Among the entries, find the lines with the string "abundance" and copy them.

Data to process Block Start

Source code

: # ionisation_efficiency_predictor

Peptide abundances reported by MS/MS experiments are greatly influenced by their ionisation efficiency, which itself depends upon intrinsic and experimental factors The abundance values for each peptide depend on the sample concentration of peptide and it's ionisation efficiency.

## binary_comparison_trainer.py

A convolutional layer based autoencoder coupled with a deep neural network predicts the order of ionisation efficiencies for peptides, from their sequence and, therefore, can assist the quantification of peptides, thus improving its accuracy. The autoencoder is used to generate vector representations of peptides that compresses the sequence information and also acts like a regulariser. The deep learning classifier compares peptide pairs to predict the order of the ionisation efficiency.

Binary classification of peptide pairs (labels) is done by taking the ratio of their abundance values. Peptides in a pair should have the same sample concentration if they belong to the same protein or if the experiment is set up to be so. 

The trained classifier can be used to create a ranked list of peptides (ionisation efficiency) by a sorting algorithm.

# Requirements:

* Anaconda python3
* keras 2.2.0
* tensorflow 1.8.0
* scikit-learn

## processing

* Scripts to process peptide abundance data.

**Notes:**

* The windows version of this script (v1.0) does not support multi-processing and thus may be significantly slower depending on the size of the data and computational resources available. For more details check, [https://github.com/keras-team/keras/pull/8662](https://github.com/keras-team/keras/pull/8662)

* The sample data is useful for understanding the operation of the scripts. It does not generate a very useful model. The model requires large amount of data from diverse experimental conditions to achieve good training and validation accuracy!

Data to process Block End
Data to process Block Start

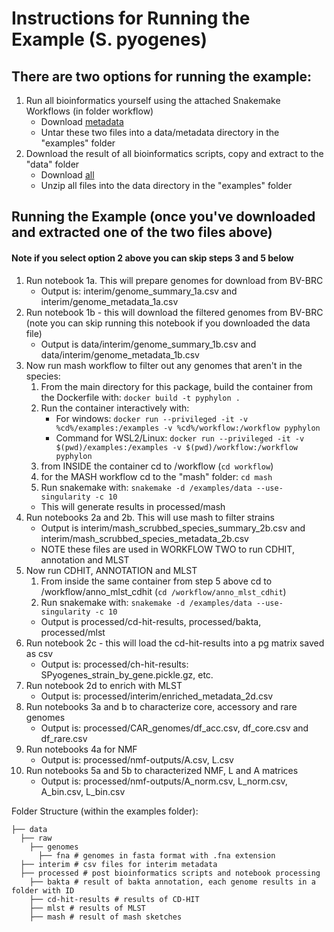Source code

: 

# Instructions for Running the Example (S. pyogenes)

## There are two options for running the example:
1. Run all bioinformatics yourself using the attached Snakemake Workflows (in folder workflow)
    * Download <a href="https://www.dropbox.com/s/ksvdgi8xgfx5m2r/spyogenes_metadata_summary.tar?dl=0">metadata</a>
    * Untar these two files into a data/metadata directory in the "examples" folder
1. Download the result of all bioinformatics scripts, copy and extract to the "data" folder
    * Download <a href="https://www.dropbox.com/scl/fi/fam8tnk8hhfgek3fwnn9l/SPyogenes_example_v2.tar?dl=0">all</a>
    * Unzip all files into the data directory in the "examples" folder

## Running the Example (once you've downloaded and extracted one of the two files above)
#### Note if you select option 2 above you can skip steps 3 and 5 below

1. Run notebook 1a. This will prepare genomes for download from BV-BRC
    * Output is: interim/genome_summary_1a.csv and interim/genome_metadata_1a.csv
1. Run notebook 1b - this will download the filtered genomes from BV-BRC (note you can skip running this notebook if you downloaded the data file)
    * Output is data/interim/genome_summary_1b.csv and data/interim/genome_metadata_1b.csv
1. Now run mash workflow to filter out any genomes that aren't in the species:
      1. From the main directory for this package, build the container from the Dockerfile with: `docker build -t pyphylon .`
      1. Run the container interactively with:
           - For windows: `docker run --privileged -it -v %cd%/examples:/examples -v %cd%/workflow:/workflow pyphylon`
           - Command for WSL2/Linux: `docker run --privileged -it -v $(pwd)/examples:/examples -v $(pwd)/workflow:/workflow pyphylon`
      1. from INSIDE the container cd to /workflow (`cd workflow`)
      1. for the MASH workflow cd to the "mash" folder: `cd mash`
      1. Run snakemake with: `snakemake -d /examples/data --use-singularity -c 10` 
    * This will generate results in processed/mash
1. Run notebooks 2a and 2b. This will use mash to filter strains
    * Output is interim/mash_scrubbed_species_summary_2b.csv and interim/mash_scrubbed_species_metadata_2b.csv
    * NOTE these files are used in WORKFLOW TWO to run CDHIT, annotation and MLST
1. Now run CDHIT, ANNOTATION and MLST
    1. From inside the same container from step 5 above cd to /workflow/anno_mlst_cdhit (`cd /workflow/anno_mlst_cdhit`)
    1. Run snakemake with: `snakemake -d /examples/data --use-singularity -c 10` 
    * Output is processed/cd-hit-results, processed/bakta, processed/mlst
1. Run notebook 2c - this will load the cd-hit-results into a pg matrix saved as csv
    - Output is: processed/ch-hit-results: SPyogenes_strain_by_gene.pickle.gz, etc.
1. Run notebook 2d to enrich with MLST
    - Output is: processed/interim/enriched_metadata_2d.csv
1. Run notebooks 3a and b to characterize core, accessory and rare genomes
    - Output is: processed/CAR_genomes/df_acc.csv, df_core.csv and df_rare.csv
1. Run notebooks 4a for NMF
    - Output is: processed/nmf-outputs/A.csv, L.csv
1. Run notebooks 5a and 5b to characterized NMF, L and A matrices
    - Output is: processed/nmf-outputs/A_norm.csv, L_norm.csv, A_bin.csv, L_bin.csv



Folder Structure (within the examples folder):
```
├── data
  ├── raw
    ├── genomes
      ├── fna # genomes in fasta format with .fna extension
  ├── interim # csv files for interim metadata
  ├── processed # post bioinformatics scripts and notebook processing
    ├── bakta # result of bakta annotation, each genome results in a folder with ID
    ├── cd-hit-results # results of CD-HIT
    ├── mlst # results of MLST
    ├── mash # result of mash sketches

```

Data to process Block End

* _Answer area_:
Peptide abundances reported by MS/MS experiments are greatly influenced by their ionisation efficiency, which itself depends upon intrinsic and experimental factors The abundance values for each peptide depend on the sample concentration of peptide and it's ionisation efficiency.
Binary classification of peptide pairs (labels) is done by taking the ratio of their abundance values. Peptides in a pair should have the same sample concentration if they belong to the same protein or if the experiment is set up to be so. 
* Scripts to process peptide abundance data.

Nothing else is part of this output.